→ Aim of the task: Reply with one number: the count of lines in the data that hold the string "Figure".

+++ Provided material +++

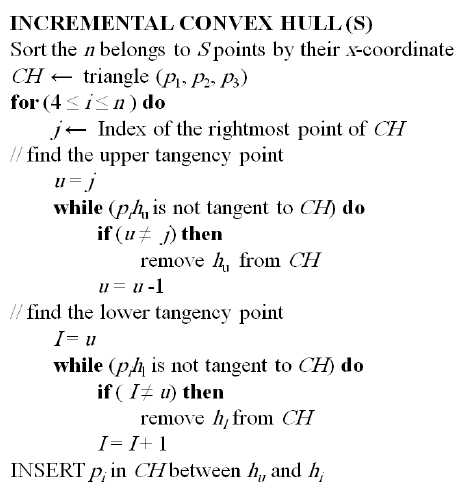
Figure 7. Pseudo code of the convex hull structure.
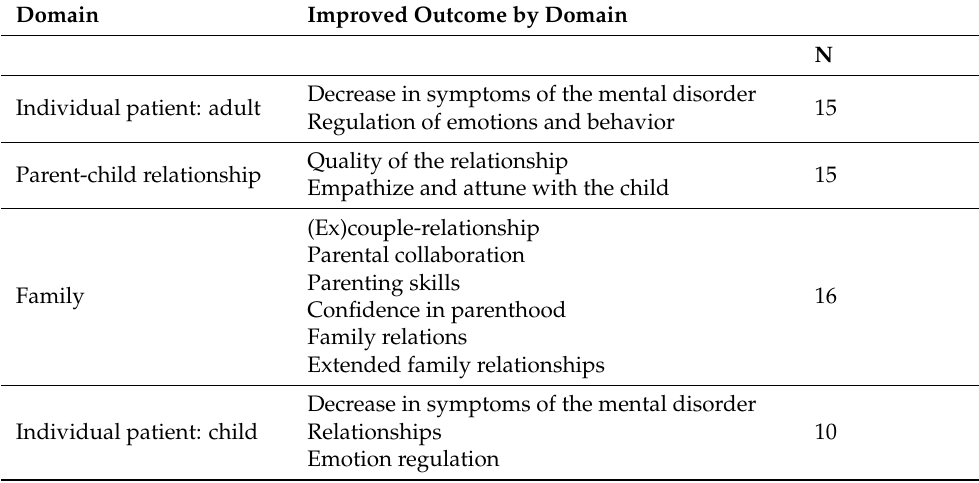
Table 3. Improved outcomes in different domains perceived by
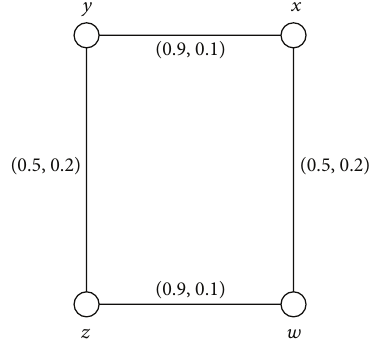
Figure 6: Connected intuitionistic fuzzy graph.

+++

→ Result of this exercise: 2